Saat masih dilayani oleh pegawai toko, pelaku tiba-tiba menyulut botol berisi bensin tersebut, menciptakan kepanikan di dalam toko. Arya menegaskan bahwa botol berisi bahan bakar itu tidak sampai dilemparkan oleh pelaku, melainkan dibakar langsung di lokasi. "Ini tidak terjadi pelemparan, tetapi pelaku dari awal dari rumahnya di Bantaeng berjalan menuju ke toko ini untuk niat jahat, yaitu melakukan pencurian dengan modus melakukan pembakaran di toko emas tersebut," paparnya.

Barang Bukti Senilai Rp 2 Miliar dan Pengamanan oleh Warga

Kepanikan yang terjadi di dalam toko dimanfaatkan oleh pelaku untuk mencuri perhiasan emas yang telah dikeluarkan dari etalase toko. Setelah berhasil mengambil emas-emas tersebut, SU langsung melarikan diri dari lokasi. Namun, aksinya tidak berlangsung lama karena warga setempat berhasil mengejar dan mengamankannya sebelum polisi tiba.

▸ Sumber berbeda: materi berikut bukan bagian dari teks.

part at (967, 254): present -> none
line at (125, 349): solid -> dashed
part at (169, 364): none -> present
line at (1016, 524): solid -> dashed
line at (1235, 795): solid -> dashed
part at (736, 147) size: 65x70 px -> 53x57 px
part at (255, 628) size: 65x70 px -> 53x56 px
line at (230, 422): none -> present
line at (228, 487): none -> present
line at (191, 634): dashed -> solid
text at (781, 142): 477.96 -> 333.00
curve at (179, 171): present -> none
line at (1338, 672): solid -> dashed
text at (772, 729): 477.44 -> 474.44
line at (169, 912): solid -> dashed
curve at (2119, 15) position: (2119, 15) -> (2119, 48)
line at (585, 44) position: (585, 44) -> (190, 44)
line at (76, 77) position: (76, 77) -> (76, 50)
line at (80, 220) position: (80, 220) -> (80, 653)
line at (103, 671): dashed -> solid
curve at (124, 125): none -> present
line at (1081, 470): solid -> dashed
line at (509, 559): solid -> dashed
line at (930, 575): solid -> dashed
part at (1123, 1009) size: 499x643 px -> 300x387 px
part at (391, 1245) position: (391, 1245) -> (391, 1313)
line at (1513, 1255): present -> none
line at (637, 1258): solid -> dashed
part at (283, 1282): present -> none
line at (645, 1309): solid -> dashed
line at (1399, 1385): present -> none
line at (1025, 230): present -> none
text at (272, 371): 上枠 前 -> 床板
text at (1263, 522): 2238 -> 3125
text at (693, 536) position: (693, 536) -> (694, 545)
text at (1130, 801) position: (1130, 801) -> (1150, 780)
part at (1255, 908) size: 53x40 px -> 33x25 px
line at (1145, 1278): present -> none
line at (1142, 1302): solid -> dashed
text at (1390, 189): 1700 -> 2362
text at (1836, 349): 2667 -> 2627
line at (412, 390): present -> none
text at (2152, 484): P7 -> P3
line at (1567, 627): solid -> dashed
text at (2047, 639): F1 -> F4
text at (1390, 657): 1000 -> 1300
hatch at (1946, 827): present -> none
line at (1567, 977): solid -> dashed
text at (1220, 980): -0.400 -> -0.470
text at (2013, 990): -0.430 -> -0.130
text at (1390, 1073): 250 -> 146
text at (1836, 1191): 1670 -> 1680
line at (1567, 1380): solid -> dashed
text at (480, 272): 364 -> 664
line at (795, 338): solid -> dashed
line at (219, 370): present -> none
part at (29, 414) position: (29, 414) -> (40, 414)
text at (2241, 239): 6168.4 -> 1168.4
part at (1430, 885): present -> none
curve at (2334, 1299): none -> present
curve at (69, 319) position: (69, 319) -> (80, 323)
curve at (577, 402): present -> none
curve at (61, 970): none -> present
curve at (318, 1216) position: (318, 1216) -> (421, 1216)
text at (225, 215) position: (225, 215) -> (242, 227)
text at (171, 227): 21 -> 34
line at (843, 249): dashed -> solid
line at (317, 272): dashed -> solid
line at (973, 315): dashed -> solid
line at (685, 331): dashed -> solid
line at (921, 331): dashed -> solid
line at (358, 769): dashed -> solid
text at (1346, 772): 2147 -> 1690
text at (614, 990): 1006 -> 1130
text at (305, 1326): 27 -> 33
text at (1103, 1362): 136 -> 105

Arya menyebutkan bahwa barang bukti yang berhasil diamankan dari pelaku adalah perhiasan emas dengan berbagai gramasi. "Jadi barang buktinya ini, kurang lebih senilai hampir Rp 2 miliar, macam-macam gramnya itu karena dari pihak toko sudah menyampaikan kurang lebih sekitar Rp 2 miliar," jelasnya. Nilai tersebut menunjukkan betapa besarnya kerugian material yang dialami oleh toko emas akibat aksi kejahatan ini.

Motif di balik aksi nekat tersebut diduga karena pelaku mengalami terlilit utang, seperti yang diungkap dalam pemberitaan sebelumnya. Kasus ini kini sedang ditangani oleh kepolisian untuk proses hukum lebih lanjut, dengan pelaku telah diamankan dan barang bukti diamankan sebagai bagian dari penyelidikan.